How to rethrow InnerException without losing stack trace in C#?
It is possible to preserve the stack trace before rethrowing without reflection:
static void PreserveStackTrace (Exception e)
{
var ctx = new StreamingContext (StreamingContextStates.CrossAppDomain) ;
var mgr = new ObjectManager (null, ctx) ;
var si = new SerializationInfo (e.GetType (), new FormatterConverter ()) ;
e.GetObjectData (si, ctx) ;
mgr.RegisterObject (e, 1, si) ; // prepare for SetObjectData
mgr.DoFixups () ; // ObjectManager calls SetObjectData
// voila, e is unmodified save for _remoteStackTraceString
}
This wastes a lot of cycles compared to calling InternalPreserveStackTrace
via cached delegate, but has the advantage of relying only on public functionality. Here are a couple of common usage patterns for stack-trace preserving functions:
// usage (A): cross-thread invoke, messaging, custom task schedulers etc.
catch (Exception e)
{
PreserveStackTrace (e) ;
// store exception to be re-thrown later,
// possibly in a different thread
operationResult.Exception = e ;
}
// usage (B): after calling MethodInfo.Invoke() and the like
catch (TargetInvocationException tiex)
{
PreserveStackTrace (tiex.InnerException) ;
// unwrap TargetInvocationException, so that typed catch clauses
// in library/3rd-party code can work correctly;
// new stack trace is appended to existing one
throw tiex.InnerException ;
}
I think your best bet would be to just put this in your catch block:
throw;
And then extract the innerexception later.

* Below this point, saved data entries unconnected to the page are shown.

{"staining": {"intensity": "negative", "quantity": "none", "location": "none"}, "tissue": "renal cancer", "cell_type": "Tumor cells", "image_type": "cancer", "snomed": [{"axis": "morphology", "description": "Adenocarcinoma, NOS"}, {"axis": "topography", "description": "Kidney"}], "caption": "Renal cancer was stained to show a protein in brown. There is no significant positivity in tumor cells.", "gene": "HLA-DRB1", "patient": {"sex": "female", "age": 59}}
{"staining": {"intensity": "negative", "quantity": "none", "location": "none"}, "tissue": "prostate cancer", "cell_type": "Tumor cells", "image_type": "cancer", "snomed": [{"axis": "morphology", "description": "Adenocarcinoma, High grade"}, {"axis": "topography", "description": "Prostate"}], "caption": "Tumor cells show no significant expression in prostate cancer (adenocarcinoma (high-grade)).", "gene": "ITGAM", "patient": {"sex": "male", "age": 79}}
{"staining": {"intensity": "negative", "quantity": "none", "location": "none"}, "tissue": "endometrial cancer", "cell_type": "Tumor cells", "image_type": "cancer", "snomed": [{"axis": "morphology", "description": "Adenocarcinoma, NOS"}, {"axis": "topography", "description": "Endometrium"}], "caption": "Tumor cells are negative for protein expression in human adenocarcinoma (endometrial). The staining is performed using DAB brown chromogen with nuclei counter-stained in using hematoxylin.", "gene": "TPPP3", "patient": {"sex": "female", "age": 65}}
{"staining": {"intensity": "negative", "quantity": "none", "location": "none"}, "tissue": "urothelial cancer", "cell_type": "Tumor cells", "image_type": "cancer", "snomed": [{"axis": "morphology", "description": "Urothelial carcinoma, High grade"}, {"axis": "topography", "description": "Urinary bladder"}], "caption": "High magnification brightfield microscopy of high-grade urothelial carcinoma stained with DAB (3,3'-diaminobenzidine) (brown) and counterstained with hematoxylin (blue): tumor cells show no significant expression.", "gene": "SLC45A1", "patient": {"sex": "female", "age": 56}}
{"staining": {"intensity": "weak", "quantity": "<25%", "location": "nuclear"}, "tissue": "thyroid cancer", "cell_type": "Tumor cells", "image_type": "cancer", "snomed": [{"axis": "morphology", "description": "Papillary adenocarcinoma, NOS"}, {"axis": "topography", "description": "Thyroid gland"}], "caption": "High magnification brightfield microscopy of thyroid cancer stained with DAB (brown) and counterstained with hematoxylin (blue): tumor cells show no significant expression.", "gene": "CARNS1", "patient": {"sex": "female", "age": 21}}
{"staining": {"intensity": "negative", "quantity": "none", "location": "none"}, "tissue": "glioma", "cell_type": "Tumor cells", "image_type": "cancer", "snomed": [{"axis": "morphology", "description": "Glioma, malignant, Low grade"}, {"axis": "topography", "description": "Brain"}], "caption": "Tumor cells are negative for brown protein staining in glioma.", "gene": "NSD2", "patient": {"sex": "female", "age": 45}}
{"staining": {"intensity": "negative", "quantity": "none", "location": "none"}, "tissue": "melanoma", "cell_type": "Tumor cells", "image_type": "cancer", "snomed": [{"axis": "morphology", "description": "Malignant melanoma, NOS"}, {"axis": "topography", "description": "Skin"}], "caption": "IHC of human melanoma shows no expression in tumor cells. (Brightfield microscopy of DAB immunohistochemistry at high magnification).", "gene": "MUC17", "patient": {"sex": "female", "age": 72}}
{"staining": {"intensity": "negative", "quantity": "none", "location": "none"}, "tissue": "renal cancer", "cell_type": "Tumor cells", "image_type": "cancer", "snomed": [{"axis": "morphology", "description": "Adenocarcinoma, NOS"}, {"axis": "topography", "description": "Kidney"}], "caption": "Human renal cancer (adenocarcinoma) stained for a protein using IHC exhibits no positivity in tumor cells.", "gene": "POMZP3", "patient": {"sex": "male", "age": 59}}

In .NET 4.5 there is now the ExceptionDispatchInfo
class.
This lets you capture an exception and re-throw it without changing the stack-trace:
using ExceptionDispatchInfo =
System.Runtime.ExceptionServices.ExceptionDispatchInfo;
try
{
task.Wait();
}
catch(AggregateException ex)
{
ExceptionDispatchInfo.Capture(ex.InnerException).Throw();
}
This works on any exception, not just AggregateException
.
It was introduced due to the await
C# language feature, which unwraps the inner exceptions from AggregateException
instances in order to make the asynchronous language features more like the synchronous language features.